:: Task objective ::
Rewrite all of the entries below, substituting "reading" wherever "value" appears and leaving everything else unchanged. Omit the pictures from your output.

:: Raw data ::
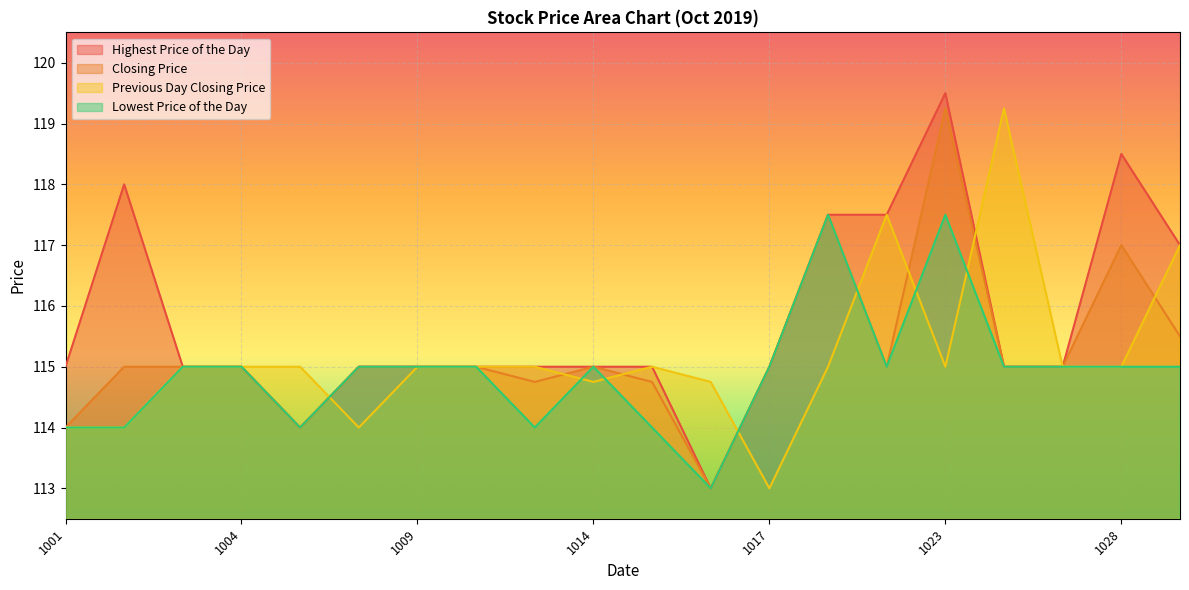

What is the greatest value displayed?

119.5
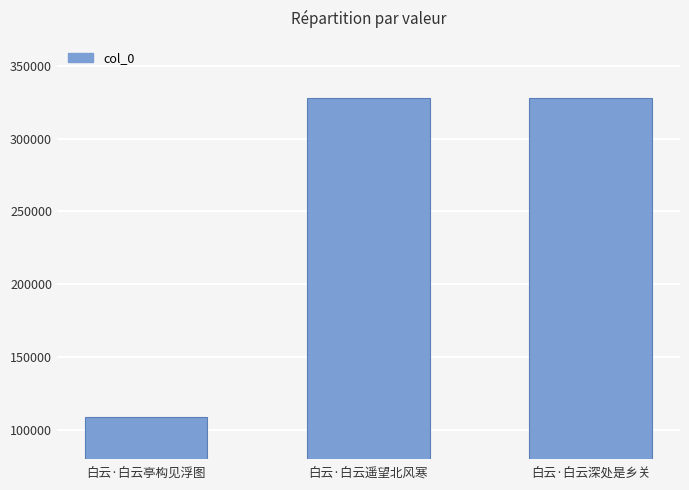

What is the approximate value at 白云·白云亭构见浮图?

108893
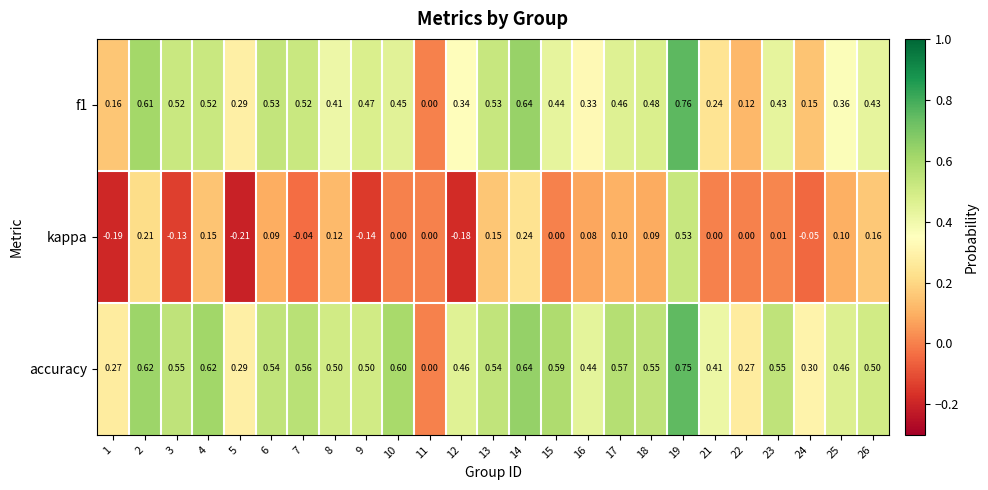

List the series in order of their overall mean, highest first.

accuracy, f1, kappa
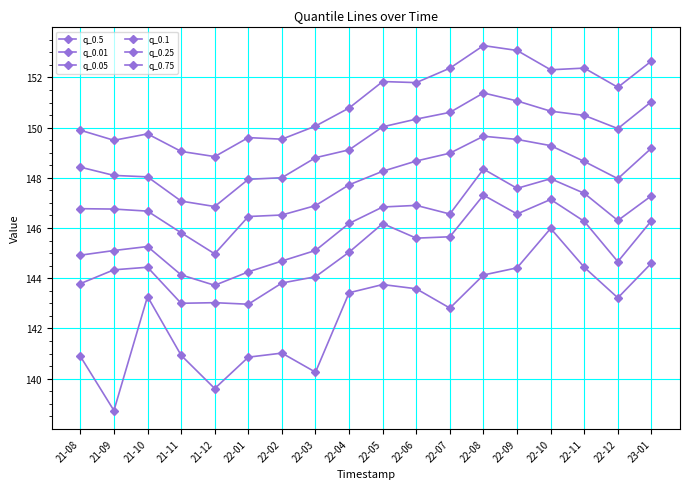

Is this an area chart (filled region under the line)?

No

:: Solution to the problem ::
What is the greatest reading displayed?

119.5

What is the approximate reading at 白云·白云亭构见浮图?

108893

List the series in order of their overall mean, highest first.

accuracy, f1, kappa

Is this an area chart (filled region under the line)?

No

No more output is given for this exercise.